*TEXT EXCERPT*:

------------

Why do you always speak to us Swedish learners in English? 
 
I know you're very, very good at English, and I know my Swedish is far from perfect. But surely if I could only practise my Swedish a little then you wouldn't need to be doing me any more language favours. 
 
I remember when I was new to Sweden and I'd prepared all night for a shopping exchange. I had my eye on some red trousers and I was going to buy them - in Swedish - from a hipster hangout in Stockholm. My accent was questionable but my grammar was flawless.
 
I went in and said "Hello, I'd like to buy these trousers, please".
 
"Splendid choice, young man," the shopkeeper responded in English, twirling his moustache. "They're a dashing pair indeed."
 
The trousers were splendid, he was right, but why was he talking about them in English
 
Upon more than three years' reflection, I've decided on three reasons why Swedes answer foreigners in English.
 
1: Efficiency. Why mess around when you can get to the point?
2: You like speaking English and want to practise.  
3: You're showing off. 
 
Whichever way, it's no wonder so many many foreigners in Sweden never master Swedish, or never bother trying. You Swedes sometimes don't give us a chance. 
 
So what can we do when Swedes refuse to speak Swedish? Again, three things:
 
1: Be stubborn and respond in Swedish.
2: Chuckle inwardly, continue in English, and write an article about it one day.
3: If it's someone you won't see again, pretend you're Polish and say you can't speak English anyway*.
 
*If they can speak Polish you might be in trouble.

------------

*RECORD EXTRACTS*:
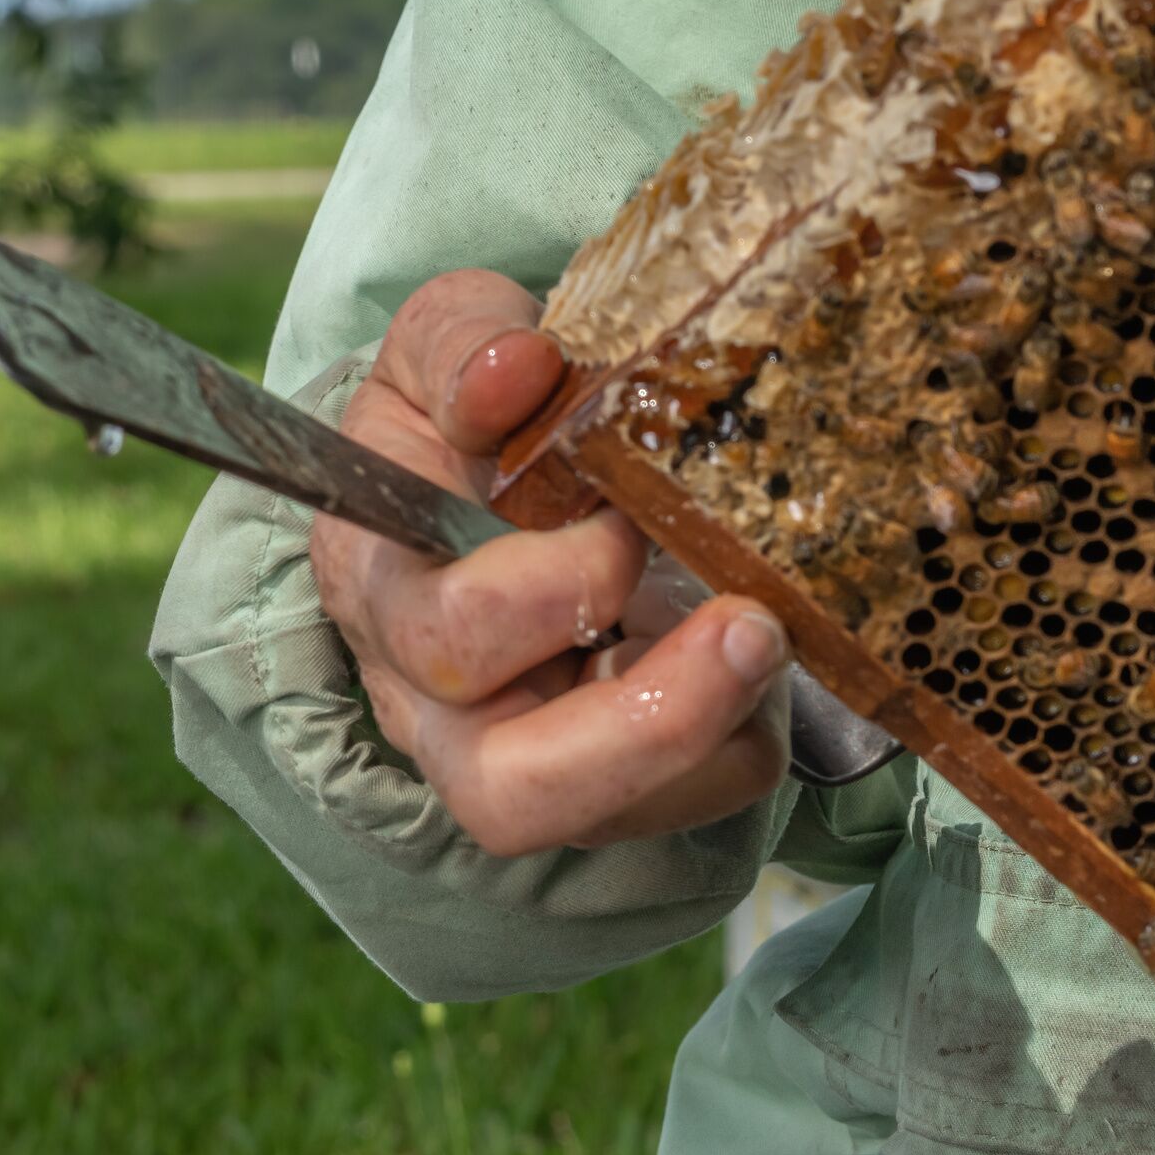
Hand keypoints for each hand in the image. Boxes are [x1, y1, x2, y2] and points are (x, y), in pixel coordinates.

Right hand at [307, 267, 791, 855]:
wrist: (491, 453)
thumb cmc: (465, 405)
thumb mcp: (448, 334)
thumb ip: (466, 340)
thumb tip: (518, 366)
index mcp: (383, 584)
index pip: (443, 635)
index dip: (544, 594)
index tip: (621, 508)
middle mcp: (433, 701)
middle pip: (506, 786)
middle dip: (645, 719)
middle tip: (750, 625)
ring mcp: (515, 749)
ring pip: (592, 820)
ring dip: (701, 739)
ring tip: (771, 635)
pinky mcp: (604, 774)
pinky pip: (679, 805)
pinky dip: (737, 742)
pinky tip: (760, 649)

------------

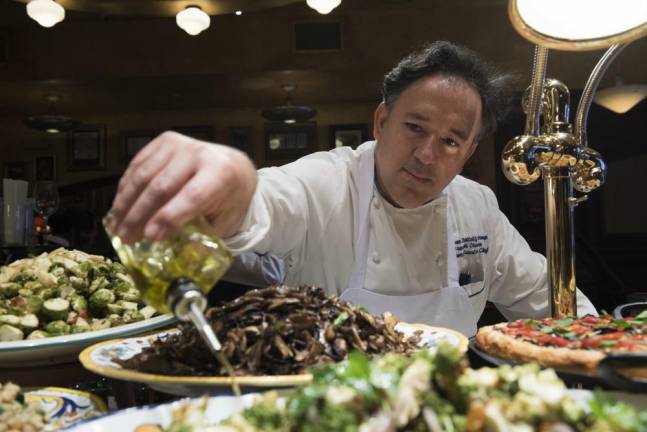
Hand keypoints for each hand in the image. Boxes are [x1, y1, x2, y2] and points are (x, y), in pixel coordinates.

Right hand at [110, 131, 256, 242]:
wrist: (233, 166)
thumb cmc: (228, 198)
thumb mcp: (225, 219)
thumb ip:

------------

*EXERCISE AIM*:
Please pick up the piece about Swedes replying to Swedish learners in English and continue it from where it stops. The lines above are separate material and have no connection to the text.

*RESULT*:
I decided to bring up the subject with Sweden's etiquette queen Magdalena Ribbing, who has penned 15 books on manners and writes a regular column for the Dagens Nyheter newspaper. I asked her whether Swedes were in the wrong when they answered foreigners in English.
 
"If they do that then they're being very rude indeed," she responded without even a second's thought.
 
"Swedes think they're helping by showing off that they've done their homework, and what's more, they want to seem a little cool and 'urban' by speaking English. And we absolutely don't want to come across as being from the countryside," she continued.
 
"But it's not helpful. Much more so as we don't speak half as good English as we think we do."
 
The rules, she said, were simple.
 
"You should always use the language of the country you are in unless someone explicitly says they can't. I don't walk around London saying ursäkta," she says. "And just the same, I shouldn't be walking around Sweden assuming people are from an English-speaking country."
 
Well fancy that, I have the etiquette queen on my side. 
 
Now what's your excuse?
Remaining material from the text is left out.